Jon Udell has an excellent blog post showing why you should not assume that images are providing an accurate picture.
He mentions reading two of Edward Tufte’s books over Christmas. Coincidentally, I was also reading some of Tufte’s work during December: ‘The Visual Display of Quantitive Information‘ and ‘The Cognitive Style of PowerPoint‘. Both are excellent reads if you are interested in doing a better job of presenting information, as well as how to spot misleading visualisations.
Here is one snippet that should be observed by all those (mostly Microsofties, at the moment) who are swooning over the new visualisation features in PowerPoint 12 and Excel 12:
The number of variables depicted should not exceed the number of dimensions in the data. The use of 2 (or 3) varying dimensions to show one-dimensional data is a weak and inefficient technique, capable of handling only very small data sets, often with error in design and ambiguity in perception.
Anybody who uses 3d bar charts needs to consider this point carefully.
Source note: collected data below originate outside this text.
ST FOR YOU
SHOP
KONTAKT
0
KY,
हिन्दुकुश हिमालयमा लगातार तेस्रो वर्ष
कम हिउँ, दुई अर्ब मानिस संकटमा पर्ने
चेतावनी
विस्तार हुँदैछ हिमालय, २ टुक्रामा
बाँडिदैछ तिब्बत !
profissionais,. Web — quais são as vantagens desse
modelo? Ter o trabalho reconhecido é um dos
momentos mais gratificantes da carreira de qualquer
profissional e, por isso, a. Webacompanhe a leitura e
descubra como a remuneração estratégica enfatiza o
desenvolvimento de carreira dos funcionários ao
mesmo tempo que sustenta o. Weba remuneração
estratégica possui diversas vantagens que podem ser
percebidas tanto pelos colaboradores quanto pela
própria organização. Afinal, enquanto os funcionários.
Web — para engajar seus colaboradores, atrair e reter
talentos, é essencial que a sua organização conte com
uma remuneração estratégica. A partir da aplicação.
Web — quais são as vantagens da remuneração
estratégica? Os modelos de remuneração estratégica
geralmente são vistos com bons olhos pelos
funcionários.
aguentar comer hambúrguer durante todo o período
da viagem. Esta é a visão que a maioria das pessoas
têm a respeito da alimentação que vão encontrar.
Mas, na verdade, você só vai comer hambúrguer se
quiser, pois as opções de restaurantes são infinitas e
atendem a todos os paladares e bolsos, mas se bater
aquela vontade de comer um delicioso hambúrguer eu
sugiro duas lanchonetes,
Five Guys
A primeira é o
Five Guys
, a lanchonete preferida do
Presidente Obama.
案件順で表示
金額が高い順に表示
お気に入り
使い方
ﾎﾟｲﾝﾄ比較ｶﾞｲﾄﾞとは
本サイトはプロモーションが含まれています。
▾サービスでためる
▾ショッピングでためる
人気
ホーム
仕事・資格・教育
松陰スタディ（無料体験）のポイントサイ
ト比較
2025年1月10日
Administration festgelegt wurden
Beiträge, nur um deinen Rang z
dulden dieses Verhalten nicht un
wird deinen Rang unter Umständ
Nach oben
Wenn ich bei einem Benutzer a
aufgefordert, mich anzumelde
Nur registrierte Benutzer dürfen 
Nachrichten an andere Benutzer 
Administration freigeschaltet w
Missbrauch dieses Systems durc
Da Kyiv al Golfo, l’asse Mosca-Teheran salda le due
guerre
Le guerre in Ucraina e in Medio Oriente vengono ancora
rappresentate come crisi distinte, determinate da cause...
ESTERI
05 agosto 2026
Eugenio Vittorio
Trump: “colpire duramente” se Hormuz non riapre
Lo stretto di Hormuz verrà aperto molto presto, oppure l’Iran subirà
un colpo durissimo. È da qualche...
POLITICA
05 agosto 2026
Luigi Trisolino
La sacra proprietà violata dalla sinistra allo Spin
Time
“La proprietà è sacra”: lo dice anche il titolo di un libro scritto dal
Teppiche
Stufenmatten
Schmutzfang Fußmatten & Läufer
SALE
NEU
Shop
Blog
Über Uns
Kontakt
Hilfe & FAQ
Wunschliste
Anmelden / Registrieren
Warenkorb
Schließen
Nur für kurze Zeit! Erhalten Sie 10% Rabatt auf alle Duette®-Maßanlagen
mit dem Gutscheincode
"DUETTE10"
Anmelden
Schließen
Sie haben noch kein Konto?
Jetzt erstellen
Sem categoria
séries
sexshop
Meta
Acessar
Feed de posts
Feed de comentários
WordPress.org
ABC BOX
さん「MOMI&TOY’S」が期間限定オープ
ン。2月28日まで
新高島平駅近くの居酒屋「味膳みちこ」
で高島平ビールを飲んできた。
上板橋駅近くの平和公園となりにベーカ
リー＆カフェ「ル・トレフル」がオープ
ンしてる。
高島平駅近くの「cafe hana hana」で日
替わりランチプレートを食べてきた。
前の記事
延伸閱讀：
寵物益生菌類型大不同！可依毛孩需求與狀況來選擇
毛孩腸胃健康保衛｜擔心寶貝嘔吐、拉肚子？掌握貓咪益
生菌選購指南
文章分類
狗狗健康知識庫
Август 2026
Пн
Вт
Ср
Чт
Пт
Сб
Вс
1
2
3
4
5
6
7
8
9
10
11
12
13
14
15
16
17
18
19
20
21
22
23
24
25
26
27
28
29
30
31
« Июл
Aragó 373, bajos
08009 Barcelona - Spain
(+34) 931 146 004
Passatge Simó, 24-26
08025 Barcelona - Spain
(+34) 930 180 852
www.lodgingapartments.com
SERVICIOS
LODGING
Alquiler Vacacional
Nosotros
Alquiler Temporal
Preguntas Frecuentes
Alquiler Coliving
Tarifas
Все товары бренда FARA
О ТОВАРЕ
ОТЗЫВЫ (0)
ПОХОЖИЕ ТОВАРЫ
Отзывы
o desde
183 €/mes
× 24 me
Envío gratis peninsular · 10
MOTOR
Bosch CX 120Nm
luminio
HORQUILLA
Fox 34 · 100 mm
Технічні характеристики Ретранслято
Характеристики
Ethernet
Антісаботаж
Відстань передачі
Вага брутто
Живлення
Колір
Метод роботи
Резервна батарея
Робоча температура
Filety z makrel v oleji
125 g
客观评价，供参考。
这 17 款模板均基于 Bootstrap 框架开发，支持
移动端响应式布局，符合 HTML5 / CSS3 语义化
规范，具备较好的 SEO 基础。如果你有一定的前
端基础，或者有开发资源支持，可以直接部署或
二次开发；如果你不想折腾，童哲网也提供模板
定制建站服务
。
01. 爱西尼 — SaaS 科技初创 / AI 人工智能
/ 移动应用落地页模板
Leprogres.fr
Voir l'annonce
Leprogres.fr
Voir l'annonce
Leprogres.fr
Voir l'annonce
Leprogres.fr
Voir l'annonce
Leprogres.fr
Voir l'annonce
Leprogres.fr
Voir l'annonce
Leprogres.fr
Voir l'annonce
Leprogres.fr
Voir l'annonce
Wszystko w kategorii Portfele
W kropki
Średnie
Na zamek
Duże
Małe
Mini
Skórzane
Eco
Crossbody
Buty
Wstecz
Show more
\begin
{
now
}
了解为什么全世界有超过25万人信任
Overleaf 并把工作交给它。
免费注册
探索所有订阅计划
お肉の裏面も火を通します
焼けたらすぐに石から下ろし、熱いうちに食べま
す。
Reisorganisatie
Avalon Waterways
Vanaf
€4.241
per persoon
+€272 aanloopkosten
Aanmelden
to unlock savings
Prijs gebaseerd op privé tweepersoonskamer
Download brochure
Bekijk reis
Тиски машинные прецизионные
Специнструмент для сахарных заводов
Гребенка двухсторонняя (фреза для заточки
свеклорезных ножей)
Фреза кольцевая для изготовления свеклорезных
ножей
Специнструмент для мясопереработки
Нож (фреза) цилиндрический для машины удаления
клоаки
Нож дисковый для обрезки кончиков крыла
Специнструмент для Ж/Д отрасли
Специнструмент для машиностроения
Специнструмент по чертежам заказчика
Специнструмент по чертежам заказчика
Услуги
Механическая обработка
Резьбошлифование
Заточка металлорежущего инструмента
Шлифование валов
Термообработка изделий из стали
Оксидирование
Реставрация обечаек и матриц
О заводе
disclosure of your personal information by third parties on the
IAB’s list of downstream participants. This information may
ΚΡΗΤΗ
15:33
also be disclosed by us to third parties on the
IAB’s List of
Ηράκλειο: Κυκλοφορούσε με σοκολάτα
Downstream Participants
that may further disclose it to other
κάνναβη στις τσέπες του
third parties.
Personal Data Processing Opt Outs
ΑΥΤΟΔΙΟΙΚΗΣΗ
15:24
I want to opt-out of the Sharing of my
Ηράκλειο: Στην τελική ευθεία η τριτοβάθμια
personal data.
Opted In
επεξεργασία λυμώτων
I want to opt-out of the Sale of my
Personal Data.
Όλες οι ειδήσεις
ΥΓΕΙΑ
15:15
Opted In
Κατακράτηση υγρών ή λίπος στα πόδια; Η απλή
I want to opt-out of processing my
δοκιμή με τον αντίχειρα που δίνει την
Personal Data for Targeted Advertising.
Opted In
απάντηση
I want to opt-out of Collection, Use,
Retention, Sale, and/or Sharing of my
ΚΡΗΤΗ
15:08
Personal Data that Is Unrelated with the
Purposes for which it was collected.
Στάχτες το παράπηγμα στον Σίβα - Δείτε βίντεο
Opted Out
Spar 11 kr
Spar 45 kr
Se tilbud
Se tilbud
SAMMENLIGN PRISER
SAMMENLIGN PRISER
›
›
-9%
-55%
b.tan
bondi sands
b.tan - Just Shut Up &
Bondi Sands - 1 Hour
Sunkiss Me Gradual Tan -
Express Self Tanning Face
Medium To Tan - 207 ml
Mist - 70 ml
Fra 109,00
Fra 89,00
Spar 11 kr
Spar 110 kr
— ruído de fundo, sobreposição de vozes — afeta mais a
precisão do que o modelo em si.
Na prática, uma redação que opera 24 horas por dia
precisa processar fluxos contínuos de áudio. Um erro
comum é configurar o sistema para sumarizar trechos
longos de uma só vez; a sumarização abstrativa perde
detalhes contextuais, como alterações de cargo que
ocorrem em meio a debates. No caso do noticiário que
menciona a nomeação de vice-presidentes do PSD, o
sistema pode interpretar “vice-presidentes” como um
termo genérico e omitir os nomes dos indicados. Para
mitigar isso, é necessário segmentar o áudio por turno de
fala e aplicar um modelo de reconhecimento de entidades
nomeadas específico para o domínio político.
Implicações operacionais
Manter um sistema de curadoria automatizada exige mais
Here’s a simple example:
The data presented in these two charts is identical, but it is much clearer and easier to analyse on the right. The shaded area in the 3D version on the left does not add any information and makes it harder to compare the data values.
On a related subject (I had a bit of a reading splurge during December) the book Freakonomics provides some great examples that demonstrate why we should not jump to conclusions and assume cause and effect when we see correlation between two data sets. Correlation only indicates a relationship between two elements, it does not prove that one causes the other. One of the most common abuses of statistics is to present indicators as causes.
As the technologies to store and analyse large quantities of information improve, it is important that we also improve our abilities to correctly interpret and present the information if we are to avoid poor decisions and the resulting consequences.